En sus cartas luteranas Pasolini presenta una doble faceta. Vemos un hombre desgastado por la atmósfera de su tiempo y al mismo tiempo vemos un ideal salvífico en torno a la educación. Se preocupa sobre todo por el estilo, por la aptitud, casi pudiéramos decir por la compostura del otro. Y es curioso porque en el ámbito educacional poco se habla de la preocupación por la compostura. La manifestación del ideal se puede ver, no sé si antes o después de su tratadillo pedagógico, como él lo llama, en su escrito titulado Abjuración de la Trilogía de la vida. Pasolini está luchando contra un imposible. Y es que como psicoanalista en formación sé muy bien que hay profesiones imposibles: una de ellas es precisamente la de educar. El director se encuentra con esta barrera y ¿qué hace? Termina repudiando los cuerpos, los órganos sexuales. No todos, nos dice. Esos cuerpos, esos órganos sexuales que encuentra inhabilitados para afrontar lo simbólico, mucho menos lo Real. Sanciona a los jóvenes el no saber hacer nada con lo simbólico, estar metidos en el mar angosto de lo imaginario. Y su vía de escape fue Saló. En su Adjuración de la Trilogía de la vida nos dice:
«Pues yo mismo me estoy adaptando a la degradación y estoy aceptando lo inaceptable. Maniobro para reordenar mi vida. Estoy olvidando cómo eran antes las cosas. Los amados rostros de ayer empiezan a amarillear. Ante mí —implacable, sin alternativas— el presente. Y readapto mi compromiso para una mayor inteligibilidad (¿Saló?).»

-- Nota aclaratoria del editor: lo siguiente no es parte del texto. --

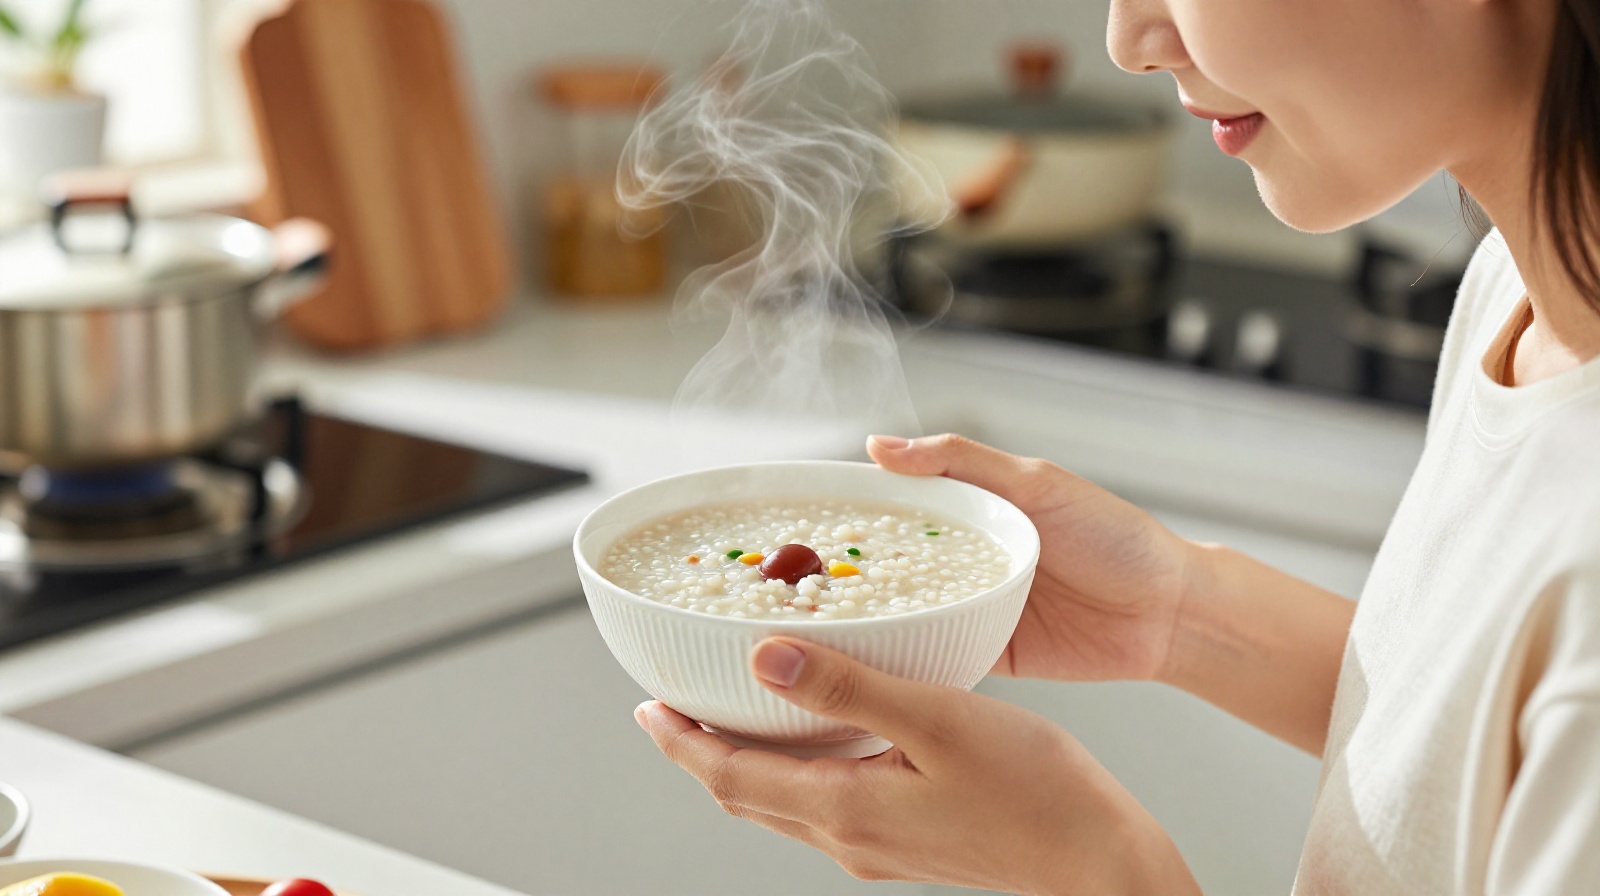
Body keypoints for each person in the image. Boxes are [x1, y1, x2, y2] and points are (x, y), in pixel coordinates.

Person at [634, 0, 1600, 890]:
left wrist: (1099, 871)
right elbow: (1480, 753)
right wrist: (1181, 612)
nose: (1130, 37)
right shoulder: (1517, 295)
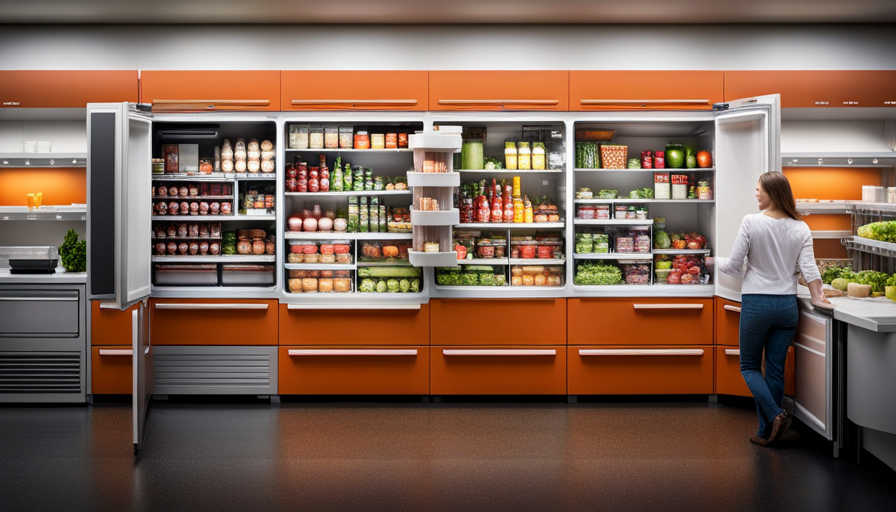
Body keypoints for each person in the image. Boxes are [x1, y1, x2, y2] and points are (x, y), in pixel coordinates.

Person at [708, 172, 831, 447]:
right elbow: (810, 270)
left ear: (773, 193)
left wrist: (712, 260)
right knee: (774, 370)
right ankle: (766, 432)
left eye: (759, 190)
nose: (756, 193)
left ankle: (775, 415)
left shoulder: (751, 222)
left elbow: (734, 266)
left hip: (757, 304)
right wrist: (819, 297)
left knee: (749, 367)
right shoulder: (801, 228)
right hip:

Busca entonces una mayor inteligibilidad por medio de Saló. Un medio para comprender aquello que en lo que nos hemos convertido. Y el hecho de que hoy nos escandalicemos con Saló da cuenta de la poca capacidad de leernos a nosotros mismos, ya no sólo como sujetos sino como sociedad. Cuando nos muestran una verdad que puede muy bien dirigirse a nosotros: casi en forma de imperativo: ¡Mirad en lo que nos hemos convertido!, nos horrorizamos. Pero veamos a fondo y percibiremos que acaso lo que se ve en Saló no son más que las páginas de nuestros diarios. Estamos comiendo mierda. Tal es moraleja de Saló.
Por qué entonces no se rebelan los jóvenes de Saló. Muchos llegarán a discernir que ante eso la muerte es la mejor opción. La Ascensión de la dignidad. Pero el problema es que allí no hay vida. Luego de la Trilogía de la vida, la muerte. Saló no es una trilogía sino el film de la muerte. La muerte de lo simbólico. El asesinato del lenguaje. Efectivamente para rebelarse se ha de estar vivo. No se puede rebelar aquel que está muerto.